開会式
TOKYO FILMeX ( 2011年11月19日 20:00)
11月19日、TOHOシネマズ 有楽座にて、第12回東京フィルメックスの開会式が行われた。林 加奈子東京フィルメックス・ディレクターが登壇し開幕を宣言すると、会場は大きな拍手に包まれた。今年、震災という大きな出来事があった日本。「地球の上で様々な事件が起こっています。こんな時でも、こんな時だからこそ、映画を観て考え続けようと思います。今年のフィルメックスは、今を生きる私たちがもっと強く生きるために必要な映画が揃いました」と、日本の国際映画祭としての決意を力強く表明した。
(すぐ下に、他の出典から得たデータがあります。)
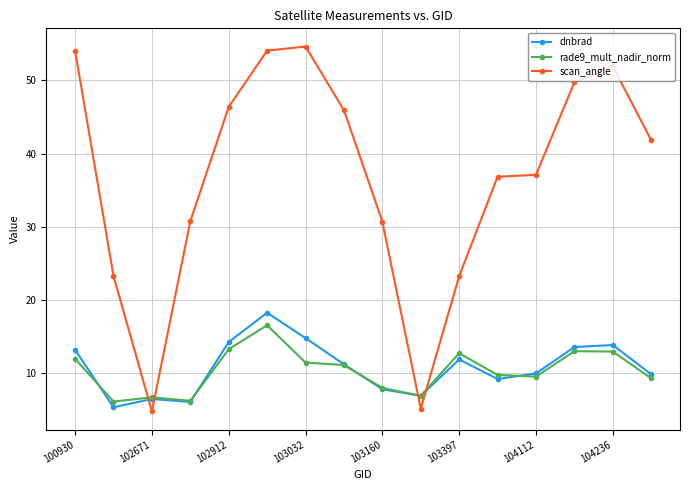

What is the value of the dnbrad point at the 9th from the left?

7.8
引き続き上映するオープニング作品『アリラン』について「巨匠キム・ギドク監督の"挑戦"を、皆様どうぞお楽しみください」と、林ディレクターは挨拶を締めくくった。
続いて、今年のコンペティション部門審査委員長と各審査員が紹介された。フランスの映画評論家フィリップ・アズーリさん、韓国の映画研究者、チョン・スワンさん、日本の篠崎誠監督が登壇。そして、最後に審査委員長であるアミール・ナデリ監督が登壇し、ひと際大きい拍手で迎えられた。審査員の一員であるニコラス・レイ財団代表、スーザン・レイ監督は、フライトスケジュールの関係で残念ながら欠席となった。
審査員を代表して、アミール・ナデリ監督が「今日は私の人生において重要な日です。東京フィルメックスとは8年間の付き合い。日本への窓口として多くのことを発見させてくれました」と挨拶。23日に特別招待作品として上映される、自身の作品『CUT』について触れ、主演の西島秀俊さんやスタッフにこの映画祭を通して出会い、その成果として日本でこの作品を撮影することができた、と語った。「東京フィルメックスは我が家であり、同時に大学のような場所。ここに来ると必ず学ぶことがあります。良い映画を上映すること、良い観客を育てていくことに全力を注いでいると思います」
続いて、ナデリ監督は今回のラインナップについて「林ディレクターと市山尚三プログラム・ディレクターが大変丁寧に選ばれたものです。コンペティション作品については審査員の方々と共に真剣に取り組み、心を込めて一番良い選択をしていきたい」と語った。特集上映『ニコラス・レイ生誕百年記念上映』について、ニコラス・レイ監督作品はいま見ても新鮮なアイディアを持っており、またなかなか観ることができない貴重な作品であるとコメントし、感謝の意を示した。
日本作品の特集上映「限定!川島パラダイス♪」 や「相米慎二のすべて -1980-2001全作品上映-」にも触れ、「これらの作品も傑作ばかり。で、いまなお新しい映画たち。映画のルーツに戻ることも重要な体験です」と語った。
最後に「私の作品は『CUT』というタイトルですが、この映画祭の開幕を記念して『アクション』と申し上げたい」と締めくくり、満員の観客を大きく沸かせた。加えて、ナデリ監督は、客席にいた映画評論家で第5回東京フィルメックス審査委員長も務めたドナルド・リチーさんに向けて「素晴らしい人物にこの瞬間を捧げたい」と心から敬意を示した。沸き起こった拍手の後に「カット!」と叫び、会場からさらなる喝采を浴びた。
熱気と、ナデリ監督の熱いスピーチと共に幕を開けた第12回東京フィルメックス。最終日の11月27日、有楽町朝日ホールでおこなわれる閉会式にて、コンペティション部門の最優秀作品賞、審査員特別賞、観客賞などが発表される。